CorEx-2.0 identified all patients with severe stenosis (CAD-RADS ≥ 4) compared with expert readers and approached expert reader performance at vessel level (weighted kappa > 0.70).
Question Can deep learning models improve objectivity in coronary stenosis grading and reporting as coronary CT angiography (CTA) workloads rise? Findings The deep learning model (CorEx-2.0) identified all patients with severe stenoses when compared with expert readers and approached expert reader performance at vessel level. Clinical relevance CorEx-2.0 is a reliable tool for identifying patients with severe stenoses (≥ 70%), underscoring the potential of using this deep learning model to prioritize coronary CTA reading by flagging patients at risk of severe obstructive coronary artery disease.

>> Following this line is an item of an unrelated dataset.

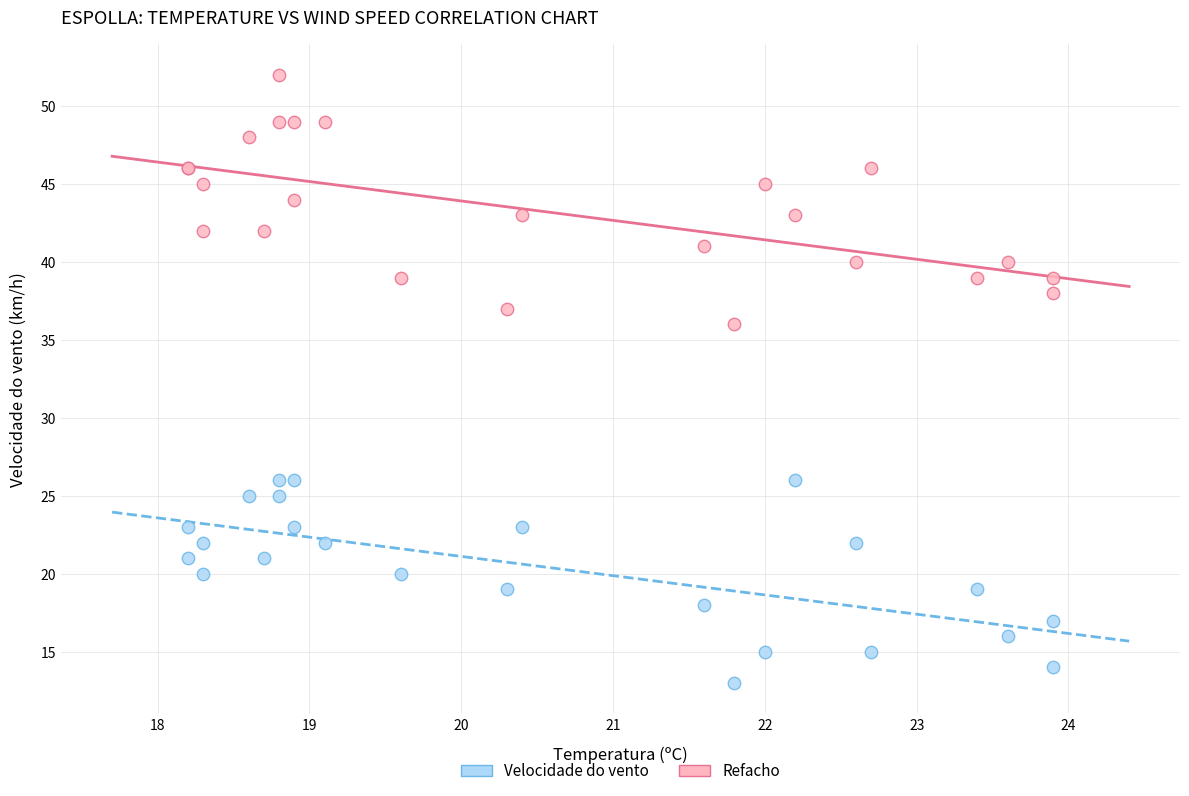

Which series contains the highest Y value?

Refacho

使用深度学习模型对冠状动脉计算机断层扫描血管造影(CCTA)进行定量测量,可能会减少阅片者之间的差异,并提高临床报告的效率。本研究旨在调查一种最近更新的深度学习模型(CorEx-2.0)在量化冠状动脉狭窄方面的诊断性能,并分别与两位CCTA专家阅片者作为参考进行比较。
这项单中心回顾性研究纳入了2017年至2022年间接受CCTA以排除阻塞性冠状动脉疾病的50例患者。两位CCTA专家阅片者和CorEx-2.0使用冠状动脉疾病报告和数据系统(CAD-RADS)对所有150条血管进行独立评估。使用一致性百分比、患者水平上二元CAD-RADS分类(CAD-RADS 0-3与4-5)的Cohen's kappa以及血管水平上6组CAD-RADS分类的线性加权kappa,评估CorEx-2.0与每位专家阅片者作为参考相比的阅片者间一致性分析和诊断性能。

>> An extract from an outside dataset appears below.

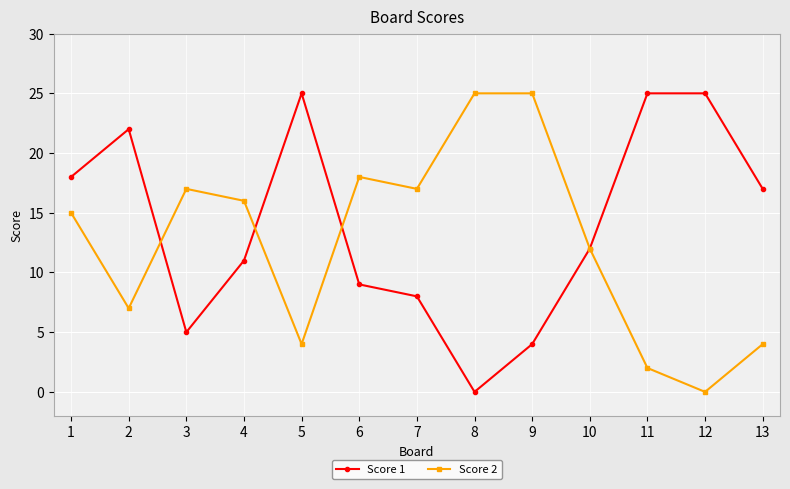

Rank the series by their average value, from highest to lowest.

Score 1, Score 2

总体而言,评估了50例患者和150条血管。患者水平上使用二元分类的阅片者间一致性为91.8%(45/49),Cohen's kappa为0.80。对于血管水平上的6组分类,阅片者间一致性为67.6%(100/148),线性加权kappa为0.77。CorEx-2.0在检测CAD-RADS≥4时显示出100%的敏感性,在患者水平上使用二元分类时与两位阅片者相比kappa值为0.86。对于血管水平上的6组分类,CorEx-2.0与阅片者1相比加权kappa值为0.71,与阅片者2相比为0.73。
与专家阅片者相比,CorEx-2.0识别出了所有严重狭窄(CAD-RADS≥4)的患者,并在血管水平上接近专家阅片者的表现(加权kappa>0.70)。
问题随着冠状动脉CT血管造影(CTA)工作量的增加,深度学习模型能否提高冠状动脉狭窄分级和报告的客观性?发现深度学习模型(CorEx-2.0)与专家阅片者相比识别出了所有严重狭窄的患者,并在血管水平上接近专家阅片者的表现。临床意义CorEx-2.0是识别严重狭窄(≥70%)患者的可靠工具,强调了使用这种深度学习模型通过标记有严重阻塞性冠状动脉疾病风险的患者来优先进行冠状动脉CTA阅片的潜力。